Items listed in a dataset:
BEGIN
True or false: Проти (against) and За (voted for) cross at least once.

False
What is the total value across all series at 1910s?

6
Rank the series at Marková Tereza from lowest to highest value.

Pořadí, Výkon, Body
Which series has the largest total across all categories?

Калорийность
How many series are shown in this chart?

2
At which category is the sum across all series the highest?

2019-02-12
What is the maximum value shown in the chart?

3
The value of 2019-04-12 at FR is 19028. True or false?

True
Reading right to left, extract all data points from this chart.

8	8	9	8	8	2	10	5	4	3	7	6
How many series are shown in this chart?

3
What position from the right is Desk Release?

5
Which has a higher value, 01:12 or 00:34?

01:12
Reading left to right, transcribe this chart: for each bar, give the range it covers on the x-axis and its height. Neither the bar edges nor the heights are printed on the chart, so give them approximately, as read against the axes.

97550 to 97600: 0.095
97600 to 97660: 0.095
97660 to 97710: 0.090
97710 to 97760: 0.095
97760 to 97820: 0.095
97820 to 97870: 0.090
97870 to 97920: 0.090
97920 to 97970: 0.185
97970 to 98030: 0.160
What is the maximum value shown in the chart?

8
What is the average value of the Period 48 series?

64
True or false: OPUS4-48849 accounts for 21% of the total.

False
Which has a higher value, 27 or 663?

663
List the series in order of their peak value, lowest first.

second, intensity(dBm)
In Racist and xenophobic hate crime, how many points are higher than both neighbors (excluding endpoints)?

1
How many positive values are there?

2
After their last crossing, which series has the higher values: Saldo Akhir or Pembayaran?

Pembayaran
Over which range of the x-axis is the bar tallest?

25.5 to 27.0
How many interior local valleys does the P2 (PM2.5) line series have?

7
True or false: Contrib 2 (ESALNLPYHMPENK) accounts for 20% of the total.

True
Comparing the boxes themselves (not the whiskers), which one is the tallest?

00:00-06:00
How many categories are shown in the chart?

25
END
→ **Description of the task**:
Could you restate, word for word, the part of the material that opens at its very beginning and closes with the line containing "Rank the series"?

→ **Expected answer**:
True or false: Проти (against) and За (voted for) cross at least once.

False
What is the total value across all series at 1910s?

6
Rank the series at Marková Tereza from lowest to highest value.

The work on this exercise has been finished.